→ **Text for analysis**

    Best, A. Scott Crawford

  4. Alexander Scott Crawford

    Since the above post, the complicity and cooperation of the British banking system (and insurers of both transport vessels AND a large portion of the Chinese fishing fleets that are the worst culprits vis a vis stock depletion), has been confirmed to have been largely accurate. Readers can simply google the discovery that Brit banks were NOT acting like out ‘special friends’, and were in fact, ignoring their financial Treaty obligations in order to launder and manage Iranian ‘shadow’ accounts that are larger than many sovereign wealth funds.

→ **Task objective**
Please translate this sentence from the text on British banking into Spanish: "Since the above post, the complicity and cooperation of the British banking system (and insurers of both transport vessels AND a large portion of the Chinese fishing fleets that are the worst culprits vis a vis stock depletion), has been confirmed to have been largely accurate."

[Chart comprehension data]

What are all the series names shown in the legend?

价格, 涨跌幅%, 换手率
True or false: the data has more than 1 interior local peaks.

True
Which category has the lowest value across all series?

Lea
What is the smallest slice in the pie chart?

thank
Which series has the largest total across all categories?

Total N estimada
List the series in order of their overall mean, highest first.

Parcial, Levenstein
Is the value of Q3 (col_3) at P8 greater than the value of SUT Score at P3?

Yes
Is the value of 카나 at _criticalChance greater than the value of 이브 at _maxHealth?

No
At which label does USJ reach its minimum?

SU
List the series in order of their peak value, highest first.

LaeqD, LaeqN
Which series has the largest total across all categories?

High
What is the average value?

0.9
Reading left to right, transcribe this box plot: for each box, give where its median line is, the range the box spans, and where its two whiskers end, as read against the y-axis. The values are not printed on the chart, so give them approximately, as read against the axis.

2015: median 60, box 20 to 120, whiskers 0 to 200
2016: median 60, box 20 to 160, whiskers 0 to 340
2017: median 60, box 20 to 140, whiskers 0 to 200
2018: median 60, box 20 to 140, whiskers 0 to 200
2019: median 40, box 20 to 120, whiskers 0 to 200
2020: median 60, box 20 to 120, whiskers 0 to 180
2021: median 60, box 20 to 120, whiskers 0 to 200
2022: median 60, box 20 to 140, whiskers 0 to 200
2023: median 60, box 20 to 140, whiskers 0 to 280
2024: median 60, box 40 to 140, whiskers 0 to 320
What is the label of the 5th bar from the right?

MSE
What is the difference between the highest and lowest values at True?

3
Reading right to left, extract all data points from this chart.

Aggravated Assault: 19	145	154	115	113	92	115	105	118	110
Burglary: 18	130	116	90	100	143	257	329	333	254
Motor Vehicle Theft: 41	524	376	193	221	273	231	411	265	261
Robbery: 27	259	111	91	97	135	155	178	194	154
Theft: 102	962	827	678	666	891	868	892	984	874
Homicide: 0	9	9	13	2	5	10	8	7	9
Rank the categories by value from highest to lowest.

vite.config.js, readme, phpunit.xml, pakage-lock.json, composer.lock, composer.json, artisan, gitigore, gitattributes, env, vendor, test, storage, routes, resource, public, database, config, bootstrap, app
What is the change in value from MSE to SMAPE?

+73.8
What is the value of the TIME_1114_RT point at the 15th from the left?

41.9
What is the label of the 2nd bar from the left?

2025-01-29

→ **Result of this exercise**
Desde la publicación anterior, se ha confirmado que la complicidad y la cooperación del sistema bancario británico (y de las aseguradoras tanto de buques de transporte COMO de una gran parte de las flotas pesqueras chinas, que son las peores culpables en lo que respecta al agotamiento de las poblaciones de peces) eran en gran medida acertadas.